PASSAGE TO READ |
<<<<

Credit: Macmillan Publishers Limited

The resolution of tissue fibrosis remains an unmet clinical need in patients with systemic sclerosis (SSc; also known as scleroderma), an autoimmune disease that produces damaging fibrotic tissue in multiple organs. Although the mechanisms by which fibrosis persists have been the focus of intense research, a unifying theory that links previous knowledge of fibroblast-to-myofibroblast transition, response to mechanical stimulation and apoptosis had not been proposed, until now.

In a study published in Science Translational Medicine, David Lagares and colleagues put forward a new theory of how myofibroblasts can sense the stiffness of the surrounding extracellular matrix and use these cues to regulate their readiness to undergo apoptosis in a process known as mitochondrial priming.

“Mitochondrial priming measures the proximity of a cell to the apoptotic threshold and is determined by the relative balance between pro-apoptotic and anti-apoptotic members of the BCL-2 family of proteins in a cell's mitochondria,” states Lagares. “In this study we have demonstrated that the phenotypic transformation of quiescent fibroblasts into activated myofibroblasts driven by matrix stiffness increases the mitochondrial priming of these cells, effectively pushing them closer to the apoptotic threshold.”

>>>>

(Stored data entries)

<<<<

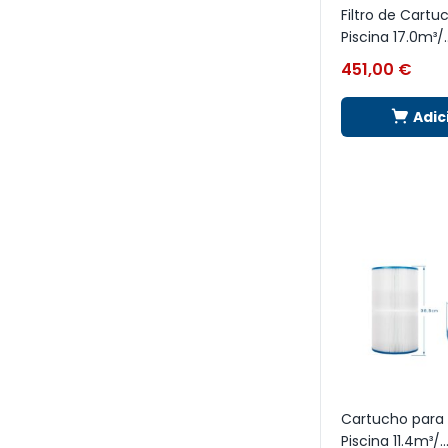
Filtro de Cartu
Piscina 17.0m³/..
451,00
€
Adic
Cartucho para f
Piscina 11.4m³/..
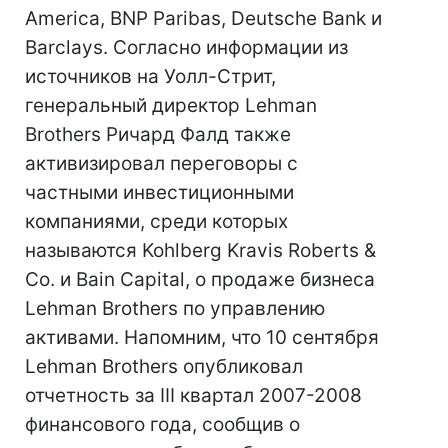
America, BNP Paribas, Deutsche Bank и
Barclays. Согласно информации из
источников на Уолл-Стрит,
генеральный директор Lehman
Brothers Ричард Фалд также
активизировал переговоры с
частными инвестиционными
компаниями, среди которых
называются Kohlberg Kravis Roberts &
Co. и Bain Capital, о продаже бизнеса
Lehman Brothers по управлению
активами. Напомним, что 10 сентября
Lehman Brothers опубликовал
отчетность за III квартал 2007-2008
финансового года, сообщив о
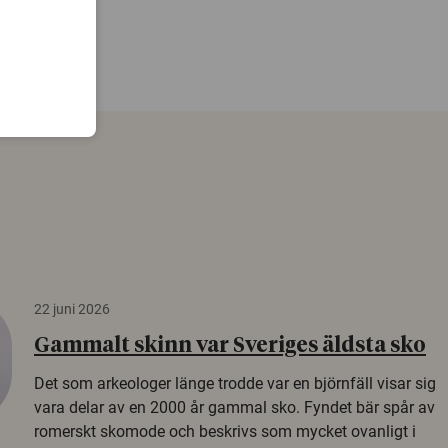
22 juni 2026
Gammalt skinn var Sveriges äldsta sko
Det som arkeologer länge trodde var en björnfäll visar sig
vara delar av en 2000 år gammal sko. Fyndet bär spår av
romerskt skomode och beskrivs som mycket ovanligt i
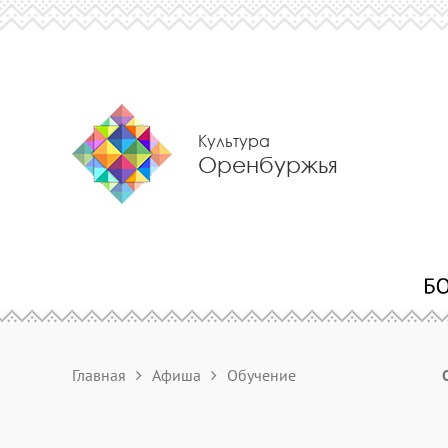
Культура
Оренбуржья
Главная
Афиша
Обучение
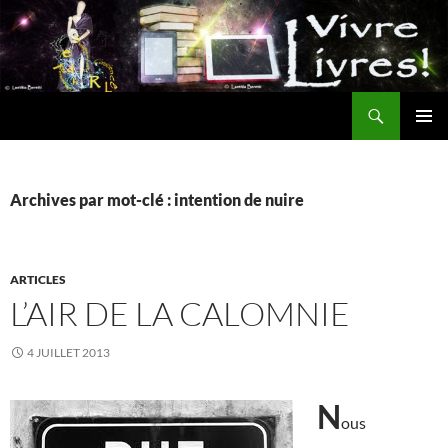
Aller
au
contenu
Recherche
MENU
PRINCI
Archives par mot-clé : intention de nuire
ARTICLES
L’AIR DE LA CALOMNIE
4 JUILLET 2013
N
ous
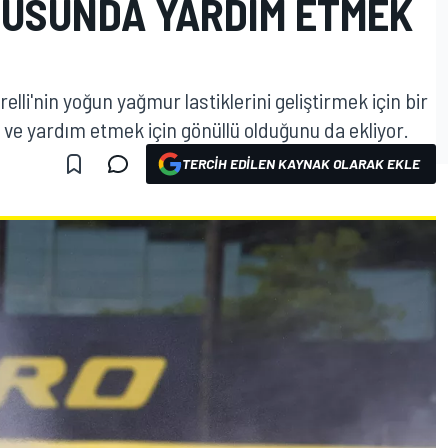
NUSUNDA YARDIM ETMEK
lli'nin yoğun yağmur lastiklerini geliştirmek için bir
ve yardım etmek için gönüllü olduğunu da ekliyor.
TERCIH EDILEN KAYNAK OLARAK EKLE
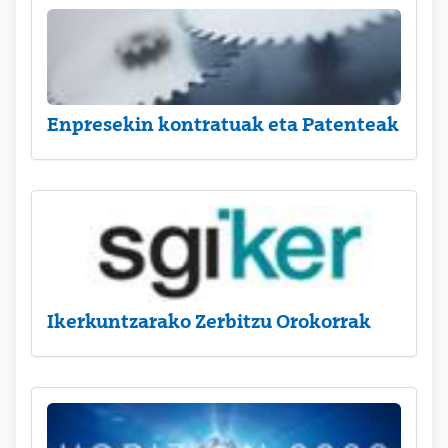
Enpresekin kontratuak eta Patenteak
Ikerkuntzarako Zerbitzu Orokorrak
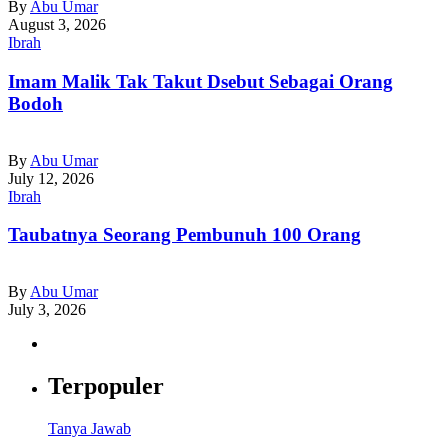
By
Abu Umar
August 3, 2026
Ibrah
Imam Malik Tak Takut Dsebut Sebagai Orang
Bodoh
By
Abu Umar
July 12, 2026
Ibrah
Taubatnya Seorang Pembunuh 100 Orang
By
Abu Umar
July 3, 2026
Terpopuler
Tanya Jawab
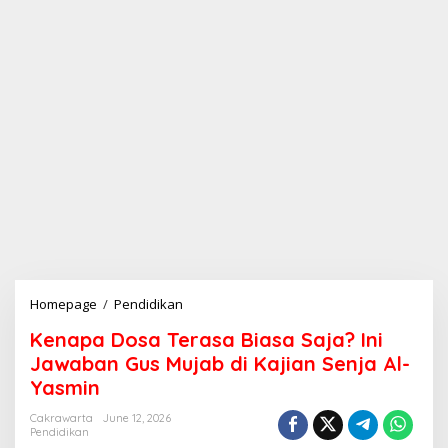
Homepage
/
Pendidikan
K
e
Kenapa Dosa Terasa Biasa Saja? Ini
n
a
Jawaban Gus Mujab di Kajian Senja Al-
p
Yasmin
a
D
Cakrawarta
June 12, 2026
o
Pendidikan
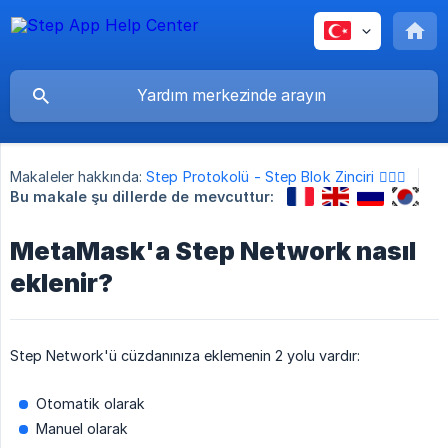
Makaleler hakkında:
Step Protokolü - Step Blok Zinciri 🏃🏻‍♀️
Bu makale şu dillerde de mevcuttur:
MetaMask'a Step Network nasıl
eklenir?
Step Network'ü cüzdanınıza eklemenin 2 yolu vardır:
Otomatik olarak
Manuel olarak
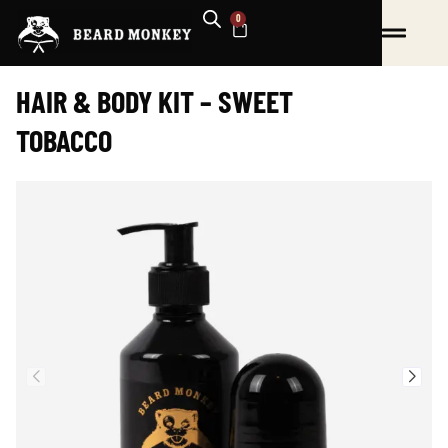
Hoppa
0
VARUKORG
till
innehåll
HAIR & BODY KIT – SWEET
TOBACCO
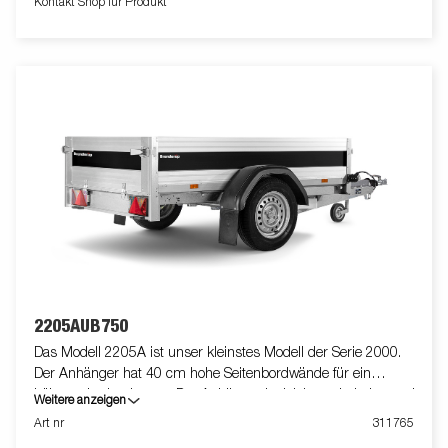
Kontakt Shop für Produkt
2205AUB750
Das Modell 2205A ist unser kleinstes Modell der Serie 2000.
Der Anhänger hat 40 cm hohe Seitenbordwände für ein
höheres Ladevolumen. Der Anhänger ist leicht zu beladen und
Weitere anzeigen
hat eine klappbare Vorder- und Rückwand für die Beladung
Art nr
311765
längerer Güter. Alle Ausführungen sind mit innenliegenden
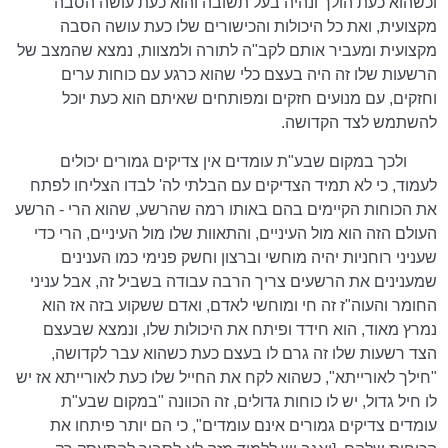
וכשהוא כעת הולך ונהיה בעל תשובה והוא כעת עושה הסבה
מקצועית, ואת כל היכולות והכישורים שלו כעת עושה הסבה
מקצועית ומעביר אותם לקב"ה לתורה ולמצוות, נמצא שהמצב של
הרשעות שלו זה היה בעצם כלי שהוא כרגע עם כוחות ערים
וחזקים, עם מנועים חזקים ומפותחים שאיתם הוא כעת יוכל
להשתמש לצד הקדושה.
ולכך במקום שבע"ת עומדים אין צדיקים גמורים יכולים
לעמוד, כי לא תמיד הצדיקים עם הבלתי לה' לבדו הצליחו לפתח
את הכוחות הקיימים בהם באותו רמה שהרשע, שהוא הרי - הרשע
העולם הזה הוא מול העיניים, והתאוות שלו מול העיניים, הרי כדי
שעניני רוחניות יהיה מוחשי וברצון וחשק פנימי כמו הענינים
שמענינים את הרשעים צריך הרבה עבודה בשביל זה, אבל עניני
החומר והעוה"ז זה חי ומוחשי לאדם, ואדם ששקוע בזה אז הוא
נמרץ מאוד, הוא חידד ופיתח את היכולות שלו, ונמצא שבעצם
הצד רשעות שלו זה גרם לו בעצם כעת כשהוא עבר לקדושה,
"חילך לאורייתא", כשהוא לקח את החייל שלו כעת לאורייתא אז יש
לו חיל גדול, יש לו כוחות גדולים, זה הכוונה "במקום שבע"ת
עומדים צדיקים גמורים אינם עומדים", כי הם יותר פיתחו את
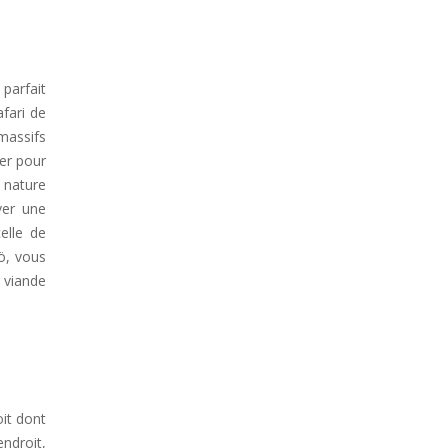
 parfait
afari de
massifs
er pour
e nature
ver une
elle de
iö, vous
 viande
oit dont
ndroit,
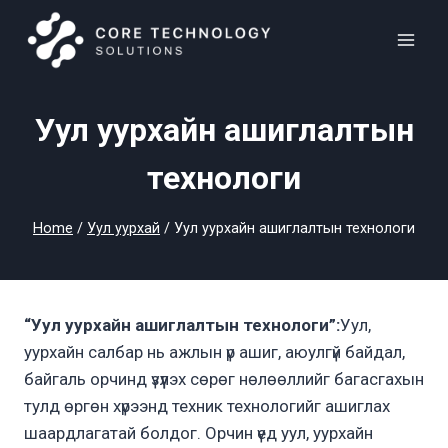
Skip
to
content
Уул уурхайн ашиглалтын
технологи
Home
/
Уул уурхай
/
Уул уурхайн ашиглалтын технологи
“Уул уурхайн ашиглалтын технологи”:
Уул,
уурхайн салбар нь ажлын үр ашиг, аюулгүй байдал,
байгаль орчинд үзүүлэх сөрөг нөлөөллийг багасгахын
тулд өргөн хүрээнд техник технологийг ашиглах
шаардлагатай болдог. Орчин үед уул, уурхайн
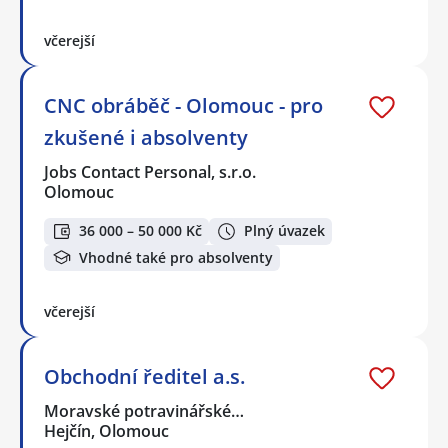
včerejší
CNC obráběč - Olomouc - pro
zkušené i absolventy
Jobs Contact Personal, s.r.o.
Olomouc
36 000 – 50 000 Kč
Plný úvazek
Vhodné také pro absolventy
včerejší
Obchodní ředitel a.s.
Moravské potravinářské…
Hejčín, Olomouc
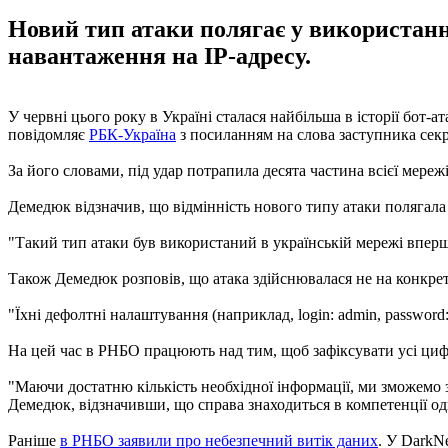
Новий тип атаки полягає у використанн
навантаження на IP-адресу.
У червні цього року в Україні сталася найбільша в історії бот-а
повідомляє
РБК-Україна
з посиланням на слова заступника сек
За його словами, під удар потрапила десята частина всієї мережі
Демедюк відзначив, що відмінність нового типу атаки полягала
"Такий тип атаки був використаний в українській мережі вперше
Також Демедюк розповів, що атака здійснювалася не на конкрет
"Їхні дефолтні налаштування (наприклад, login: admin, passwor
На цей час в РНБО працюють над тим, щоб зафіксувати усі цифрові
"Маючи достатню кількість необхідної інформації, ми зможемо з
Демедюк, відзначивши, що справа знаходиться в компетенції од
Раніше
в РНБО заявили про небезпечний витік даних
. У DarkNe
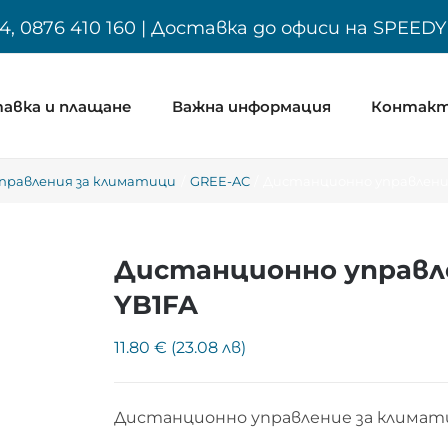
4, 0876 410 160 | Доставка до офиси на SPEED
авка и плащане
Важна информация
Контак
правления за климатици
GREE-AC
Дистанционно управление
Дистанционно управл
YB1FA
11.80 € (23.08 лв)
Дистанционно управление за климат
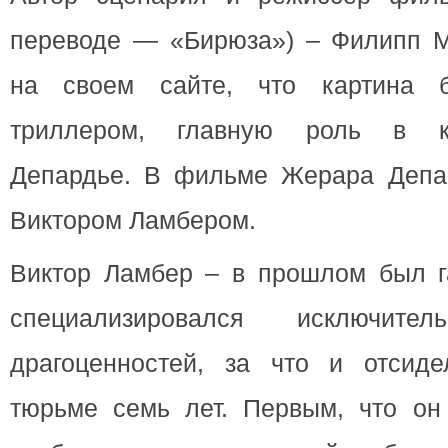
переводе — «Бирюза») – Филипп М
на своем сайте, что картина бу
триллером, главную роль в ко
Депардье. В фильме Жерара Депар
Виктором Ламбером.
Виктор Ламбер – в прошлом был га
специализировался исключит
драгоценностей, за что и отсид
тюрьме семь лет. Первым, что он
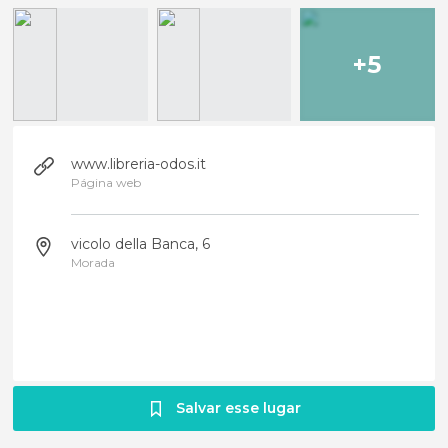
+5
www.libreria-odos.it
Página web
vicolo della Banca, 6
Morada
Salvar esse lugar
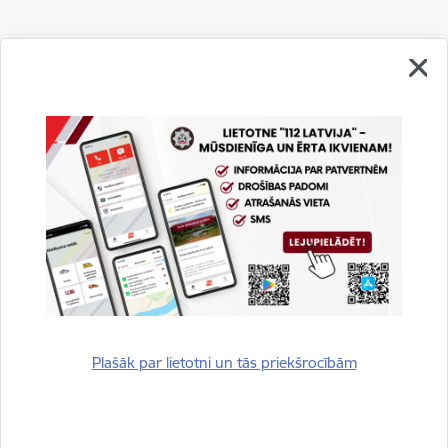
Vai šī informācija bija noderīga?
Sniegt atsauksmi
Plašāk par lietotni un tās priekšrocībām
Esi pirmais, kurš uzzina!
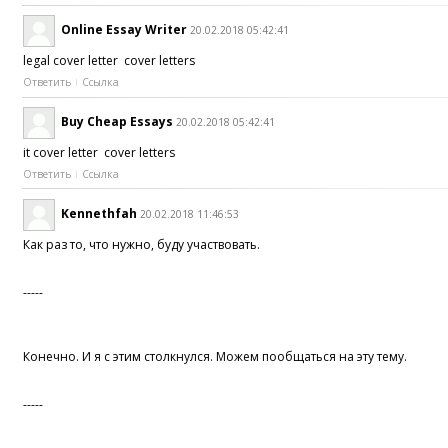
Online Essay Writer
20.02.2018 05:42:41
legal cover letter cover letters
Ответить
Ссылка
Buy Cheap Essays
20.02.2018 05:42:41
it cover letter cover letters
Ответить
Ссылка
Kennethfah
20.02.2018 11:46:53
Как раз то, что нужно, буду участвовать.
-----
Конечно. И я с этим столкнулся. Можем пообщаться на эту тему.
-----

>>>>

ASSIGNED TASK | Proceed with the article on myofibroblast apoptosis in systemic sclerosis, continuing it from the point where it stops.

OUTPUT BELOW |
The ability of myofibroblasts to sense their environment and trigger apoptosis is a key part of the tissue regeneration process

The ability of myofibroblasts to sense their environment and trigger apoptosis is a key part of the tissue regeneration process. “During normal tissue repair, changes in the biophysical properties of the extracellular matrix lead to increased mitochondrial priming in myofibroblasts, making them highly susceptible to apoptosis,” explains John Varga, who was not involved in this study. “A reduction in matrix stiffness, which occurs as the repair is completed, leads to the rapid elimination of these cells. When injury leads to a fibrotic scar, continued mechanosignalling leads to accumulation of pro-survival proteins, which prevent the myofibroblast from undergoing apoptosis. The persistent survival of activated myofibroblasts in turn leads to persistent matrix accumulation and unresolving fibrosis,” says Varga.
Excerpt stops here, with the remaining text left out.